“What people say they want…

and what they’re willing to work their ass off to get are two different things.” One of many great quotes from catoonist/author/blogger Hugh Macleod (@gapingvoid)

Dreaming for a wanna-be-entrepreneur is easy: things are doable–you’re the smartest guy in the room, people listen to you and they get it.  The truth is, when you get out there in the world and start to take action, you often find out that 1) Most people think you are a moron 2) You/your product/startup is probably mediocre at best 3) People want to talk about themselves not listen to you 4) It is incredibly difficulty to persevere, keep motivated & keep momentum and, most importantly, after you’ve been doing this for some time  5) Most people still think you are a moron.

It takes a lot of commitment and flexibility to continue with whatever you have set your mind to.  Hopefully, at some point you have decided to move forward (or are moving forward) with your plan.  You are as they say “walking the walk”.   The commitment to put your efforts into a new venture is a very big deal.  It means that you have to focus on your goal and not loose sight of the end game.   Keeping focus can be hard, especially when you face many obstacles both financial and motivational.  If you are a resourceful person (which I am assuming as an entrepreneur you are) , the financial obstacles should be manageable.

The motivational aspects of being an entrepreneur are a different story.   There will always be those that doubt your ability.  These people are hard to deal with because most do not doubt because they do not wish you well but because they do not understand.  Because, frankly who in their right mind chooses a path that is exponentially harder than a traditional work lifestyle.   Depending on the role they play in your life, you can choose to explain and include them in your life or you can always walk away.

The biggest obstacle in motivation often comes from ourselves.  It is difficult to persevere when things don’t move as quickly as possible–or not at all.  Questioning yourself is ok.  Realizing that you messed up is ok.  Are there days when you feel overwhelmed? Take a break.  Confused? Good–take time to re-focus.

Maybe you need to change your idea/product/startup.  This is where the flexibility part comes in.  Commitment does not negate flexibility.  Commitment to a bigger vision is essential to continue down your chosen path.  But as an entrepreneur you need to be able to realize that sometimes you have to adapt to a constantly changing environment…which takes a lot of effort and its freakin’ hard.  That is it.  Be rigid in your commitment to your bigger vision and flexible in your everyday execution.

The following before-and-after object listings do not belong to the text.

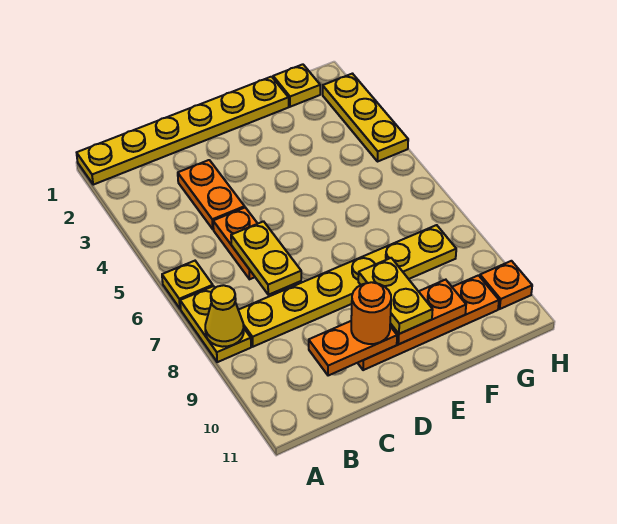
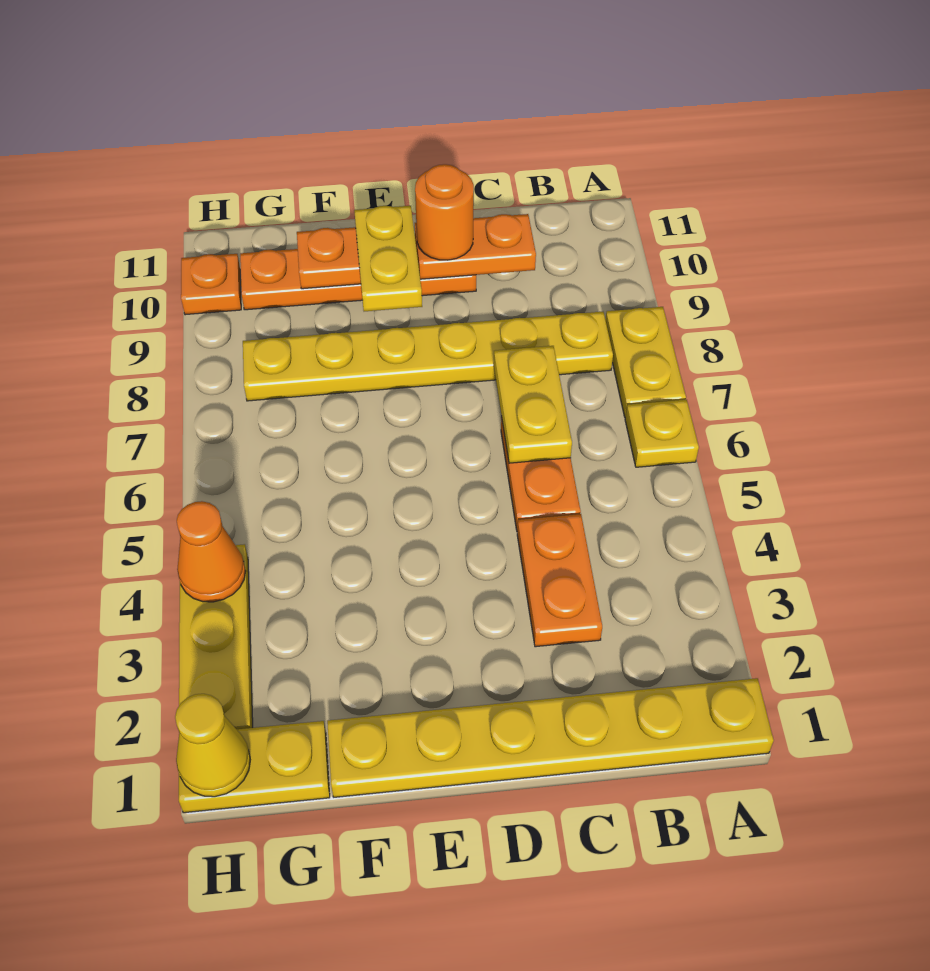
yellow cone A8 level 2 -> yellow cone H1 level 2
yellow plate G1 level 1 -> yellow plate G1:H1 level 1
none -> orange cone H4 level 2

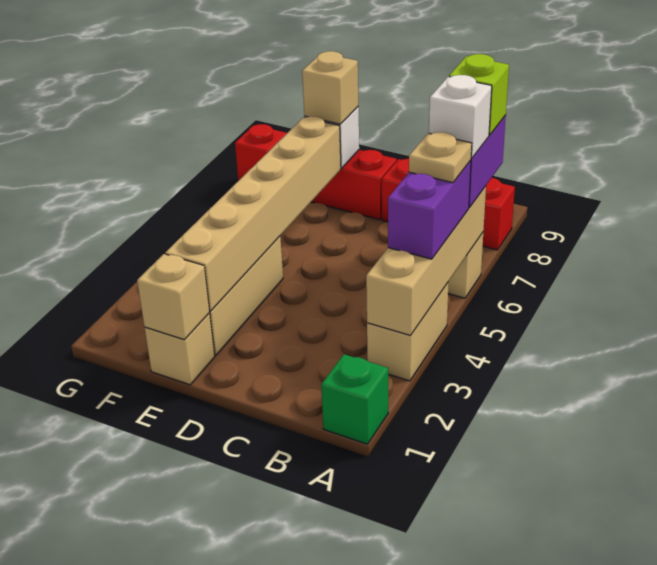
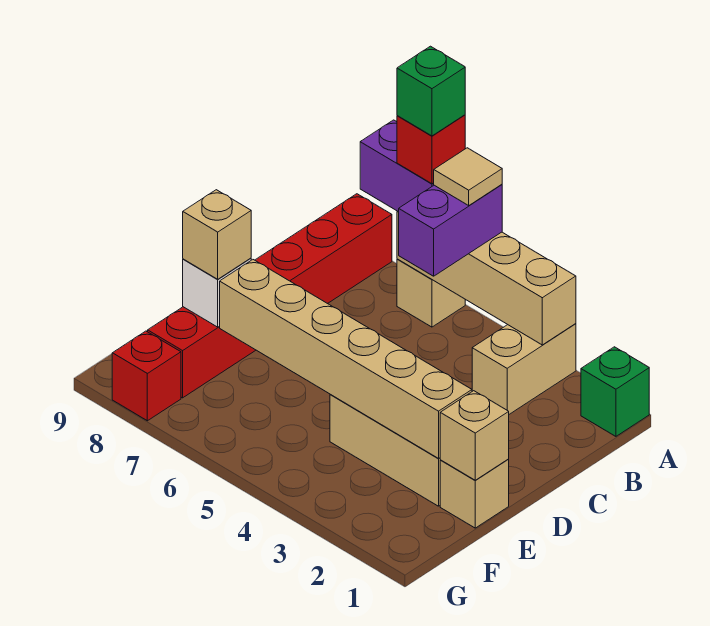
tan brick A3:A4 level 1 -> tan brick A3:B3 level 1
purple brick A4:A5 level 3 -> purple brick A5:B5 level 3
tan plate A5 level 4 -> tan tile A5 level 4
white brick A6 level 4 -> red brick A6 level 4
none -> green brick A6 level 5
lime brick A7 level 4 -> none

My strengths are in product innovation, strategy, marketing and anything business. But guess what?  Now I am learning to code…Is it hard? uhm yes.  Am I going as quickly as I would like, no, of course not.   Will I be the best coder ever. No. Nor is that my goal.  The point is that I came to a cross roads where I realized that I had to make a choice. Stick with my decision: commitment to the bigger vision.  At the same time realizing that I had to adapt to the reality of the situation, which was that if I wanted to execute on a product I would have to do the tech side on my own.  Which is where the flexible part comes in.  Yeah, its hard, but the challenge is the fun.  How far are you willing to go?